Paper No. 16
Presentation Time: 12:45 PM

CLOCKWISE ROTATIONAL DEFORMATION ALONG THE EASTERN LAS VEGAS VALLEY SHEAR ZONE, LAKE MEAD, NEVADA


SAMRA, Charles P.1, ANDERSON, Z.W.1, UMHOEFER, Paul J.1 and FEINBERG, J.M.2, (1)School of Earth Sciences & Environmental Sustainability, Northern Arizona University, 625 Knoles Drive, P.O. Box 4099, Flagstaff, AZ 86011, (2)Institute for Rock Magnetism, University of Minnesota, Department of Geology and Geophysics, 100 Union Street SE, Minneapolis, MN 55455, samra.geology@gmail.com

The Las Vegas Valley shear zone is a regional dextral strike-slip fault active during Miocene extension; its eastern end runs through the western Lake Mead domain of the central Basin and Range. This study focuses on the style and timing of deformation in the Gale Hills through detailed structure and lithofacies mapping (1:5000) north of the Las Vegas Valley shear zone, coupled with paleomagnetic analysis of the Miocene-age Thumb Member of the Horse Spring Formation. This area has experienced as much as 100° of clockwise, vertical-axis block rotation (Sonder et al., 1994). This study views the structural evolution of the Gale Hills not solely as discrete cross-cutting events but as a temporal and spatial continuum of rotational deformation related to strike-slip faulting.
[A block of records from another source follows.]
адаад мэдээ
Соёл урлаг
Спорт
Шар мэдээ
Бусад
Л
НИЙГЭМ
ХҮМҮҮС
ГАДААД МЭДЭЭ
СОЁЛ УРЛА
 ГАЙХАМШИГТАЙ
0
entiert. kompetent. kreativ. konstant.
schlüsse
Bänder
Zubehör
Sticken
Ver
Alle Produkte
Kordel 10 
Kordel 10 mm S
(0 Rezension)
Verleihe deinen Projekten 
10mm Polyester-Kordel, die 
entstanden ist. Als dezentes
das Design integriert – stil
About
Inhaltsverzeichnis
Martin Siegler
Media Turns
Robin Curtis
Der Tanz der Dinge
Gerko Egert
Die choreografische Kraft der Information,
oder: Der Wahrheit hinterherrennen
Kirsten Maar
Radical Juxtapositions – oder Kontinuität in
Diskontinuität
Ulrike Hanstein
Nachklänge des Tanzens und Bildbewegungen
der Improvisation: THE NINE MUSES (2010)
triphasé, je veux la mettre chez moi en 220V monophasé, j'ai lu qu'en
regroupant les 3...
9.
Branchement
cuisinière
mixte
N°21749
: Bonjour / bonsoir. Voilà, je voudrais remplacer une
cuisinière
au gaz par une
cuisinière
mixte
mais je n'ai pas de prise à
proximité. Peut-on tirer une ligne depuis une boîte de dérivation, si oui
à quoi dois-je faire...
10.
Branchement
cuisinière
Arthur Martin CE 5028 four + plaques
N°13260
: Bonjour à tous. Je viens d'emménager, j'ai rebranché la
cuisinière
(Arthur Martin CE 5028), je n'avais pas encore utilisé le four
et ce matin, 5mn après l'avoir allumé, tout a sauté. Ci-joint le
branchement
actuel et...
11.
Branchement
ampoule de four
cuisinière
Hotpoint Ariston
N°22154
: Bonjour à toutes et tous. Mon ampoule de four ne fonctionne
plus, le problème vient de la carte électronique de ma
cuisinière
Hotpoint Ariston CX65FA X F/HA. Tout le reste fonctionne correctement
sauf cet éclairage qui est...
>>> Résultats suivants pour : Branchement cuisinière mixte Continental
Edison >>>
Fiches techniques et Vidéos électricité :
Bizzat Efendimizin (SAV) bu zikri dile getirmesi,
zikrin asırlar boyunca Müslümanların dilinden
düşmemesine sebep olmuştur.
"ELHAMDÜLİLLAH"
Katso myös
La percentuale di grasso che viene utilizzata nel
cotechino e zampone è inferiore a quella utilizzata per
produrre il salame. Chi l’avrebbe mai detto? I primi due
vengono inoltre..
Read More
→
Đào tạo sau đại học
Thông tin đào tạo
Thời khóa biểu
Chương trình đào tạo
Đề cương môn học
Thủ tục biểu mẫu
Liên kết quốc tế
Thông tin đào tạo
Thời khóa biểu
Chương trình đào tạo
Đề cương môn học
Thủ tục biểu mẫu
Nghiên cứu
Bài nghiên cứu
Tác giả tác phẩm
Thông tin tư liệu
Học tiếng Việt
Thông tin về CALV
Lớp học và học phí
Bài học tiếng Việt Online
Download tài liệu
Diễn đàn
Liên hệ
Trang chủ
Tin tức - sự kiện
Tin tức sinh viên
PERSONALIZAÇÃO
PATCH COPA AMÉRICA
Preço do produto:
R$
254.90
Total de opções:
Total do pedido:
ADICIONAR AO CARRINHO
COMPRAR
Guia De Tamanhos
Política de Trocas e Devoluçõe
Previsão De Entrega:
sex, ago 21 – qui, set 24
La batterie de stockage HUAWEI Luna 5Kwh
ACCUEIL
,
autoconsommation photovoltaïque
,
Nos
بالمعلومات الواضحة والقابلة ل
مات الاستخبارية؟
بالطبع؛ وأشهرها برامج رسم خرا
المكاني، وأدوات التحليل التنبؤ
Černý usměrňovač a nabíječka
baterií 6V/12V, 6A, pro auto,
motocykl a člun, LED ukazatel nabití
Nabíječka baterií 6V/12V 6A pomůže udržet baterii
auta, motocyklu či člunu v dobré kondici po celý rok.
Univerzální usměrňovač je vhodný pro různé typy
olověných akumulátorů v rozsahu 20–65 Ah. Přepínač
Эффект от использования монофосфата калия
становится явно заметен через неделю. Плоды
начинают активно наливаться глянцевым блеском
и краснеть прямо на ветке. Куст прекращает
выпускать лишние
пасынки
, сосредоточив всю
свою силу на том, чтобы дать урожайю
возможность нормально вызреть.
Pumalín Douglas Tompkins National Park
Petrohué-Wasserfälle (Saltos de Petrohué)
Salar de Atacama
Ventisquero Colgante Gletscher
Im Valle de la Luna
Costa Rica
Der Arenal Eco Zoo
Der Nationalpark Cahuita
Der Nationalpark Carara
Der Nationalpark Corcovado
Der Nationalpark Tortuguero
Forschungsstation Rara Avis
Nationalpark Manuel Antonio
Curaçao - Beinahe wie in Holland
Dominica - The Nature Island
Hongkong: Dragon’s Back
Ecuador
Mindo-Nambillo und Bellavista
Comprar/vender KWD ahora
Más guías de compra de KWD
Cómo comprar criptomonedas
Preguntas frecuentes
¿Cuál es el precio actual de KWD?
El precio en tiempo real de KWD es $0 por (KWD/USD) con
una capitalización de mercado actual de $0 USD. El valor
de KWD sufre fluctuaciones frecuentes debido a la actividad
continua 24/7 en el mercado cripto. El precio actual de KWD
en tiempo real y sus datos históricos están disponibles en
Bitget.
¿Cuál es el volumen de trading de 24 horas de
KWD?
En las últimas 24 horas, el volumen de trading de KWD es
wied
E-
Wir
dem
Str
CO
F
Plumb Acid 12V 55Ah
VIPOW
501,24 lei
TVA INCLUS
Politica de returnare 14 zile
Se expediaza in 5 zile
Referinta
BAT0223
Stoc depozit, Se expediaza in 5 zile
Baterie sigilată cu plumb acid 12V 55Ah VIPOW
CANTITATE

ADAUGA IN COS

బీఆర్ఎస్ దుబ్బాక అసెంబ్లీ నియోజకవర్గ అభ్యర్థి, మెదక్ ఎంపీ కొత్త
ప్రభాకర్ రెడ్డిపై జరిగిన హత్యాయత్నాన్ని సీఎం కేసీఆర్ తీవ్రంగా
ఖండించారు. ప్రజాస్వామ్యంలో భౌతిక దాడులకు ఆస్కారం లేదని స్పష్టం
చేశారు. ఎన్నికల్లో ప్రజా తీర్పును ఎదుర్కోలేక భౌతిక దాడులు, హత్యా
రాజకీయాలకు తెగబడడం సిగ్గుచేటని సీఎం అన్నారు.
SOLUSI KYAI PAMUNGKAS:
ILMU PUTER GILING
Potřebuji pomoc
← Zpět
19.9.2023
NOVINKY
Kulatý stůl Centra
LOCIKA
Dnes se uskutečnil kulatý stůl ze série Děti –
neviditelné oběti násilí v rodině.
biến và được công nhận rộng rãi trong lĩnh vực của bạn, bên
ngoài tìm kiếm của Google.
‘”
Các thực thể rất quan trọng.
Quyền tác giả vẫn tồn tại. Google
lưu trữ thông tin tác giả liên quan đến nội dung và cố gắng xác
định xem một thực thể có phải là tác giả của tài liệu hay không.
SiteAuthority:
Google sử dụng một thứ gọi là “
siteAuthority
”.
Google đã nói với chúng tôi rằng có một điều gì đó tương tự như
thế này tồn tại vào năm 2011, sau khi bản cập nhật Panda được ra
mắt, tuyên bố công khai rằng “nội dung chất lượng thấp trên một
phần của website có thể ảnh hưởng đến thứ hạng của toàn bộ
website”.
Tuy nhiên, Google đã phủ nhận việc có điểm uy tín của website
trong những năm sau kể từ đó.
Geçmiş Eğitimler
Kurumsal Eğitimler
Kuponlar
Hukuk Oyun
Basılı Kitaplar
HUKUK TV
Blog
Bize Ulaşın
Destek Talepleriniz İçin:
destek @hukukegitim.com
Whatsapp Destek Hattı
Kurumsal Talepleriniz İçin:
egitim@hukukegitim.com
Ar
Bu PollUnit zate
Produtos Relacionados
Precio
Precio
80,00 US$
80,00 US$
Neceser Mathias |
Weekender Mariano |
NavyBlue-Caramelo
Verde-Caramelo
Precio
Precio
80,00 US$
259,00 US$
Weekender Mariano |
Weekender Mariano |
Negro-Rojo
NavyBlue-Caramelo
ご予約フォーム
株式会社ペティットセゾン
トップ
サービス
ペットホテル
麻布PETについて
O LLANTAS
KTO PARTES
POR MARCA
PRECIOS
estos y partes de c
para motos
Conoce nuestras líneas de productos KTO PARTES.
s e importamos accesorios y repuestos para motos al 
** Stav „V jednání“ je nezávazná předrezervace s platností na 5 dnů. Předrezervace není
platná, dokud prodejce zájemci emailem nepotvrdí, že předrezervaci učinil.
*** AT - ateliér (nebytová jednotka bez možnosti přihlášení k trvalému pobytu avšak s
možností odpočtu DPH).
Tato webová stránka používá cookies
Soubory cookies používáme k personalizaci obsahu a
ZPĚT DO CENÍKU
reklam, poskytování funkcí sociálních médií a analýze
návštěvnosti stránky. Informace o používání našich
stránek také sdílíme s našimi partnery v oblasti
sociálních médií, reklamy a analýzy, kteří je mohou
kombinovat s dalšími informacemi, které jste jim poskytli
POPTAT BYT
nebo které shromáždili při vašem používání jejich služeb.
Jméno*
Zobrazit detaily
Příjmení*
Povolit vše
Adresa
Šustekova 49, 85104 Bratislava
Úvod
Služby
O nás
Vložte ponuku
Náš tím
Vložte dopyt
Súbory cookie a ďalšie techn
An analysis of structures in the Gale Hills results in a new model of progressive clockwise rotation and faulting along the Las Vegas Valley shear zone. This model is consistent with paleomagnetically-derived estimates of rotation and accounts for all major faulting north of the shear zone. Deformation related to the Las Vegas Valley shear zone reactivated older normal faults into left-lateral strike-slip faults as Riedel prime (R’) shears. The model is primarily based on clockwise rotation of domains between oblique left-lateral faults spaced every 1 – 1.5 km. The faults curve progressively west toward the Las Vegas Valley shear zone and terminate into major folds or areas of complex deformation. The block model style of rotational deformation dominates in the central to western Gale Hills. In the eastern Gale Hills, there is a more complex interplay of modest block rotations and complex folding related to the termination of the Las Vegas Valley shear zone. The magnitude and style of structural accommodation of vertical-axis rotations in the Gale Hills changes along, and towards, the Las Vegas Valley shear zone. The magnitude of clockwise vertical-axis rotations increases to the west along the shear zone from 20° to 90°, and decreases to the north. Vertical-axis rotations are accommodated via mechanisms of block rotations similar to those proposed by Nelson and Jones (1986); a combination of large-block rotations away from the shear zone and small-block continuum rotations (10’s m to a few 100 m scale) near the shear zone is suggested for the Gale Hills.